Material shown
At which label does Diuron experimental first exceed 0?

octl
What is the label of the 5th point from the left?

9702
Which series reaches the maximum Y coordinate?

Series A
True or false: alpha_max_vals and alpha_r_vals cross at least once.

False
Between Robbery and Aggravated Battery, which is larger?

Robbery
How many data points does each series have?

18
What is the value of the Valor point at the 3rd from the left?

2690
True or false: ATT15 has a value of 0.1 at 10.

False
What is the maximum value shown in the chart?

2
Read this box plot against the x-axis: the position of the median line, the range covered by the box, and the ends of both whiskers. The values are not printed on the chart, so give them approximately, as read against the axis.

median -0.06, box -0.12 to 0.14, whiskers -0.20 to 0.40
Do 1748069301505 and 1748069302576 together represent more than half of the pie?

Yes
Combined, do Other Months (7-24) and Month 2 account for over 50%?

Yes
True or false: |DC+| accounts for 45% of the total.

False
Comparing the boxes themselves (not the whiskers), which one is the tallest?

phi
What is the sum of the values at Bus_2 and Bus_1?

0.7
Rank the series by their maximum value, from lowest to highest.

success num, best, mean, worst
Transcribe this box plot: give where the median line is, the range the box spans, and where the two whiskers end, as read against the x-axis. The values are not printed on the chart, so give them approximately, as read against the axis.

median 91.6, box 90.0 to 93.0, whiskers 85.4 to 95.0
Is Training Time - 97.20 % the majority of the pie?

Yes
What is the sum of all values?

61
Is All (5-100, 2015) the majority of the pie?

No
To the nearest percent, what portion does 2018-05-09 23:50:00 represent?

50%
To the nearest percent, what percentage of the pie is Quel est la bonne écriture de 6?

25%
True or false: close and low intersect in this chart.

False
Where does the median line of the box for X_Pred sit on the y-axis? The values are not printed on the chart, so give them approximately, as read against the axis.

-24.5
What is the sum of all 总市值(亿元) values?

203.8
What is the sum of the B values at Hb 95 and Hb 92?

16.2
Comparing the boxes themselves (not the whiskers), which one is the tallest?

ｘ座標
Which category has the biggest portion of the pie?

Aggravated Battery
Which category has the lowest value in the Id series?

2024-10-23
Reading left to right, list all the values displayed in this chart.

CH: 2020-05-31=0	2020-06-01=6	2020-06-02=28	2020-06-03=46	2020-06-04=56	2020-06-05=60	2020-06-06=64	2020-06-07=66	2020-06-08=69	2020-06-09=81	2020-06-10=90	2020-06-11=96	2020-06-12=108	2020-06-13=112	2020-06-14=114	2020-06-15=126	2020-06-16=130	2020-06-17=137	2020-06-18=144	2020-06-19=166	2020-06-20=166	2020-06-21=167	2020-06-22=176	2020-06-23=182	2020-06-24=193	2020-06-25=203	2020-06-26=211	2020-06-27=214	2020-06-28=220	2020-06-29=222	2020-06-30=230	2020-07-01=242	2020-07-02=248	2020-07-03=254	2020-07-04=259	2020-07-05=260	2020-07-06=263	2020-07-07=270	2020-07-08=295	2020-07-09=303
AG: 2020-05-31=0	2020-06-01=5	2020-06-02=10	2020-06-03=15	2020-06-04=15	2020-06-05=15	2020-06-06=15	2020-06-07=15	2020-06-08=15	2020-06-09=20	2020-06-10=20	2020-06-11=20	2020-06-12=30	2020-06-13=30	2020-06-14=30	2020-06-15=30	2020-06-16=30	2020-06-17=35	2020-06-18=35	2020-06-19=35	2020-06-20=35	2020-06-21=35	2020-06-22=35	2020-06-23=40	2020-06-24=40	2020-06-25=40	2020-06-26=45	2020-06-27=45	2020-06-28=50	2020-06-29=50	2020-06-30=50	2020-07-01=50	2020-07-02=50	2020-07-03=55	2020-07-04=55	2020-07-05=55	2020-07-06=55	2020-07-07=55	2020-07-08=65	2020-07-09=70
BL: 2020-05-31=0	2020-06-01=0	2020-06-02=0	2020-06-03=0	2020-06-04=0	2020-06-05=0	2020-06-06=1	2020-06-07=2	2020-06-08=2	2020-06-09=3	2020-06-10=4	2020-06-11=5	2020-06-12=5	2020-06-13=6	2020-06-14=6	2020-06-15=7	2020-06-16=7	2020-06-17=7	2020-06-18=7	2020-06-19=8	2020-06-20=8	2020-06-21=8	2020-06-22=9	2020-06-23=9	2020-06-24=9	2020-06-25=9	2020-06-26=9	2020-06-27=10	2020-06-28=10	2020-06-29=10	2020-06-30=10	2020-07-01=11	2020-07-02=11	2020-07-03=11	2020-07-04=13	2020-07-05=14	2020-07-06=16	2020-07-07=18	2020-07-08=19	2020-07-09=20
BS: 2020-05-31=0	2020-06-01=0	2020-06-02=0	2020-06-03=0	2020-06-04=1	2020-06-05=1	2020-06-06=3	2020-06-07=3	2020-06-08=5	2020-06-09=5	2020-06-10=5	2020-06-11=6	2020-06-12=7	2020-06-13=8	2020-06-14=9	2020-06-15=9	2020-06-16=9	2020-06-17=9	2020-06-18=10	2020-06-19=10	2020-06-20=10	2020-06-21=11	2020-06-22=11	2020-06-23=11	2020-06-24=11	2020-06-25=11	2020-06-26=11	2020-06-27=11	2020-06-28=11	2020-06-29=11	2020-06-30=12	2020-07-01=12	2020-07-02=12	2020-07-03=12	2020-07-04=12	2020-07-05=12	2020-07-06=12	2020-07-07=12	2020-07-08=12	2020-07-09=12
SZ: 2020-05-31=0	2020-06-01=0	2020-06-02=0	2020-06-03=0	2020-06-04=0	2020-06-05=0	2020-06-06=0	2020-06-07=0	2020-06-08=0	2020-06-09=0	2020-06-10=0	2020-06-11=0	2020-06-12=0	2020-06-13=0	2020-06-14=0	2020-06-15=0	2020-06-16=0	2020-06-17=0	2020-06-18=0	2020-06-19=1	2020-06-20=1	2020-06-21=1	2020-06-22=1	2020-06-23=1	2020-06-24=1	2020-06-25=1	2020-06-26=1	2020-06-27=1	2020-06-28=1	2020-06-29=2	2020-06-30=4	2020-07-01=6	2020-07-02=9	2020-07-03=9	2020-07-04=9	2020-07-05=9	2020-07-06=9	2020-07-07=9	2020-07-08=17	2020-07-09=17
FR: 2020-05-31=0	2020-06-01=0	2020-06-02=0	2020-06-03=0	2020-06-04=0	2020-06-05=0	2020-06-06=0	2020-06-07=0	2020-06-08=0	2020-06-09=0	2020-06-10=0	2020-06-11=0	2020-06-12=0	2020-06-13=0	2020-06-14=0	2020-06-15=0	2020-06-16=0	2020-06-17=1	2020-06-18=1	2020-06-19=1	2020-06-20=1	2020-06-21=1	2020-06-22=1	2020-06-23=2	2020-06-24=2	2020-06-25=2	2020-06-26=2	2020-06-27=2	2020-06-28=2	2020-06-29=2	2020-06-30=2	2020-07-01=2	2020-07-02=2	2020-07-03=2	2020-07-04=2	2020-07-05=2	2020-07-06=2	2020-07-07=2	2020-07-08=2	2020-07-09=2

Your goal
Give everything from the start of the items down to the line containing "Combined, do Other" as a JSON list of strings, one string per line, leaving out blank lines.

Solved problem
[
  "At which label does Diuron experimental first exceed 0?",
  "octl",
  "What is the label of the 5th point from the left?",
  "9702",
  "Which series reaches the maximum Y coordinate?",
  "Series A",
  "True or false: alpha_max_vals and alpha_r_vals cross at least once.",
  "False",
  "Between Robbery and Aggravated Battery, which is larger?",
  "Robbery",
  "How many data points does each series have?",
  "18",
  "What is the value of the Valor point at the 3rd from the left?",
  "2690",
  "True or false: ATT15 has a value of 0.1 at 10.",
  "False",
  "What is the maximum value shown in the chart?",
  "2",
  "Read this box plot against the x-axis: the position of the median line, the range covered by the box, and the ends of both whiskers. The values are not printed on the chart, so give them approximately, as read against the axis.",
  "median -0.06, box -0.12 to 0.14, whiskers -0.20 to 0.40",
  "Do 1748069301505 and 1748069302576 together represent more than half of the pie?",
  "Yes",
  "Combined, do Other Months (7-24) and Month 2 account for over 50%?"
]